Of course, instead of these two L-shaped metal foils, for example, a camera diaphragm structure can be used. It is desirable that the metal foil (6) be arranged close to the chip, and if the metal foil (6) can be moved relative to the chip in the height direction or the lateral direction, the measuring range is limited. It is possible to reduce the landing error without doing so.

[0017]

According to the present invention, by providing a metal foil on the upper surface of the sample and keeping it at a constant potential, the section given to the primary electron trajectory of the surface potential of the sample can be shortened, and the primary electron landing error can be significantly reduced. Further, by making it possible to change the opening area formed by the metal foil or changing the relative position with respect to the chip, the landing error can be reduced without limiting the measurement range. Furthermore,
End face of chip (may include bonding pad)
By covering only the outer side, the entire chip image can be seen in the SEM image observation.

[Brief description of drawings]

FIG. 1 is a top view of an LSI.

FIG. 2 is a diagram for explaining potential distribution and bending of an electron beam in conventional EB testing.

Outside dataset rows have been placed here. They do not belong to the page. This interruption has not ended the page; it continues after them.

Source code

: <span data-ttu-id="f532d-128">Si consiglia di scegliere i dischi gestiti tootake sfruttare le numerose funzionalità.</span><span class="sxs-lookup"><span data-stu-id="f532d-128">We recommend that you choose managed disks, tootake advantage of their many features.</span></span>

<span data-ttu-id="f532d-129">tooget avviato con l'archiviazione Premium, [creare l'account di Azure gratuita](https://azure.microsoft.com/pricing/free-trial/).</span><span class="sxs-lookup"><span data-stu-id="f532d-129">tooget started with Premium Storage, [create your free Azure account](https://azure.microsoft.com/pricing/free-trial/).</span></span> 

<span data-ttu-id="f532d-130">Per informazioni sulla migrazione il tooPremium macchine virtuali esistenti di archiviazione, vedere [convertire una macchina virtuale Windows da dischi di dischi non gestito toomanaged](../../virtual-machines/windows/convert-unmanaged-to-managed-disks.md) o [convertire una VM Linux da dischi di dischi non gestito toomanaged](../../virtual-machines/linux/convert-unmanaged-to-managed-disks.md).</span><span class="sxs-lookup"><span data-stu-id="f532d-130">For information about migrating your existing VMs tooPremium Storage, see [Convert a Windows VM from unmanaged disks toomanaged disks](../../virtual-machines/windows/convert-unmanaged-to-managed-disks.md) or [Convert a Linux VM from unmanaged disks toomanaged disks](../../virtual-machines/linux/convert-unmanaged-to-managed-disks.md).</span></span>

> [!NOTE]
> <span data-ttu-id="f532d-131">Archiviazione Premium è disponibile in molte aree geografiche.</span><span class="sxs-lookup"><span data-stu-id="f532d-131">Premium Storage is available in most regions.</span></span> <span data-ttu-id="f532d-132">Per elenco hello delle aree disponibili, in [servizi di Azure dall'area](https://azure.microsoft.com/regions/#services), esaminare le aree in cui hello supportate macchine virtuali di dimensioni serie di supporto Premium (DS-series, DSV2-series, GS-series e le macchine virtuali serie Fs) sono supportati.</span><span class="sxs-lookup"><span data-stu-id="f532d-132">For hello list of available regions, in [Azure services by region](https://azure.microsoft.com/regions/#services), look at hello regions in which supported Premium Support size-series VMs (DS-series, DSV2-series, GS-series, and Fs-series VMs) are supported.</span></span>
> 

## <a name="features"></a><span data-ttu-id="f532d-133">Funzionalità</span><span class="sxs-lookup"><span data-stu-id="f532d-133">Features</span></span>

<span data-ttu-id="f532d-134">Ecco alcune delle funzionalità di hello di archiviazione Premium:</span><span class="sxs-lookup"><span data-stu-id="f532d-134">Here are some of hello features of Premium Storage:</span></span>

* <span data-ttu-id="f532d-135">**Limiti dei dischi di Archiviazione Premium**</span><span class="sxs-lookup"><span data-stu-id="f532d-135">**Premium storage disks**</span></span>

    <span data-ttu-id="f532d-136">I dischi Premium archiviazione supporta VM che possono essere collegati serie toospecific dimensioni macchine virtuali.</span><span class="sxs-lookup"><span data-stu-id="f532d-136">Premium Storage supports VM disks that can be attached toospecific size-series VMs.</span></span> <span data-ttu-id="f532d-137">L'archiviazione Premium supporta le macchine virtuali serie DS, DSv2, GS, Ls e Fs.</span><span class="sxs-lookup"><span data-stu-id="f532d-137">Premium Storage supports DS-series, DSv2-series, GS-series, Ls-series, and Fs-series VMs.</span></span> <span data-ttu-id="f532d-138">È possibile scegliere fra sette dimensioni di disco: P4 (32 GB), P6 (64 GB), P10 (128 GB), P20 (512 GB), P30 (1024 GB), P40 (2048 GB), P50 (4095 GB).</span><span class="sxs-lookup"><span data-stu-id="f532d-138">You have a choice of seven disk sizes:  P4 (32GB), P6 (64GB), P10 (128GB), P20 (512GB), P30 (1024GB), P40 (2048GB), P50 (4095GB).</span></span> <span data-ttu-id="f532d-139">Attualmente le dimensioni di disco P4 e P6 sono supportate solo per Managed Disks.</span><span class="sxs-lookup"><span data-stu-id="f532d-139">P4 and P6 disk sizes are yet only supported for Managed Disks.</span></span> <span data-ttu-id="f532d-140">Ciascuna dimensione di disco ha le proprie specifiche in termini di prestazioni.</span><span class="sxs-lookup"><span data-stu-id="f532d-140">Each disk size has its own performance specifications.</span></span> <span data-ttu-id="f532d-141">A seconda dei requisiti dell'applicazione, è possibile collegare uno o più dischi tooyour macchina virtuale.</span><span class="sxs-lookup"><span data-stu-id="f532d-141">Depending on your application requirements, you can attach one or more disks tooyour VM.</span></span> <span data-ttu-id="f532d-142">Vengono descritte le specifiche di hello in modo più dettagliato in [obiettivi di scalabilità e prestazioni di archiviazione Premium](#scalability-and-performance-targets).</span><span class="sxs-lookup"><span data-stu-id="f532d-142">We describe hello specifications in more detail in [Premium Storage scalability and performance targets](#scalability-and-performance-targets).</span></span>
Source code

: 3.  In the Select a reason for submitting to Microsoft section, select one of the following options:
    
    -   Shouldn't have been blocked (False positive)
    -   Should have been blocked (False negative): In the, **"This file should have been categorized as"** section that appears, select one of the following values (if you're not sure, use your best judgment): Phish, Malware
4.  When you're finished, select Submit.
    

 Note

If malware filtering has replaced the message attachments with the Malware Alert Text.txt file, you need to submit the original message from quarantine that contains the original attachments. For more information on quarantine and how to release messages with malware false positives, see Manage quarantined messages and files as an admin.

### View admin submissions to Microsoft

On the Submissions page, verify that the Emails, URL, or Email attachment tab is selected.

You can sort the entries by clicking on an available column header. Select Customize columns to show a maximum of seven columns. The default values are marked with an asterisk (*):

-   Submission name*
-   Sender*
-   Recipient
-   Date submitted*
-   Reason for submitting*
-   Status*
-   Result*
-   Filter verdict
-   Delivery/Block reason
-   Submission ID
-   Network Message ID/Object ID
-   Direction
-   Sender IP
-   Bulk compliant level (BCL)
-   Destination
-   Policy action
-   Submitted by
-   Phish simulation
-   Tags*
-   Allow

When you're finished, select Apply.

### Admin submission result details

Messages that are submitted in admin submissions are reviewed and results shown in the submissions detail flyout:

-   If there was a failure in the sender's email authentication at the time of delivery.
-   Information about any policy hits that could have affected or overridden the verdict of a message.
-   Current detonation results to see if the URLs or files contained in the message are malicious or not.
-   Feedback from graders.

FIG. 3 is a top view in which the metal foil of the present invention is arranged on an LSI.

FIG. 4 is a diagram showing a potential distribution and a bending of an electron beam when a metal foil of the present invention is arranged on an LSI.

5A and 5B are configuration diagrams for making the opening variable in the metal foil of the present invention, in which FIG. 5A is an enlarged view and FIG. 5B is a narrowed view.

[Explanation of symbols]

 1 Chip 2 Bonding Pad 3 Bonding Wire 4 Electron Beam 5 Potential Distribution 6 Metal Foil or Metal Plate 7 Opening

Claims (3)

[Claims] 1. In an electron beam testing apparatus,
A primary-electron landing error reduction device, characterized in that a metal foil having an opening is provided above the sample. 2. The primary electron landing error reduction device according to claim 1, wherein the opening area of the metal foil is variable. 3. The primary electron landing error reduction device according to claim 1, wherein the position of the metal foil is variable relative to the sample.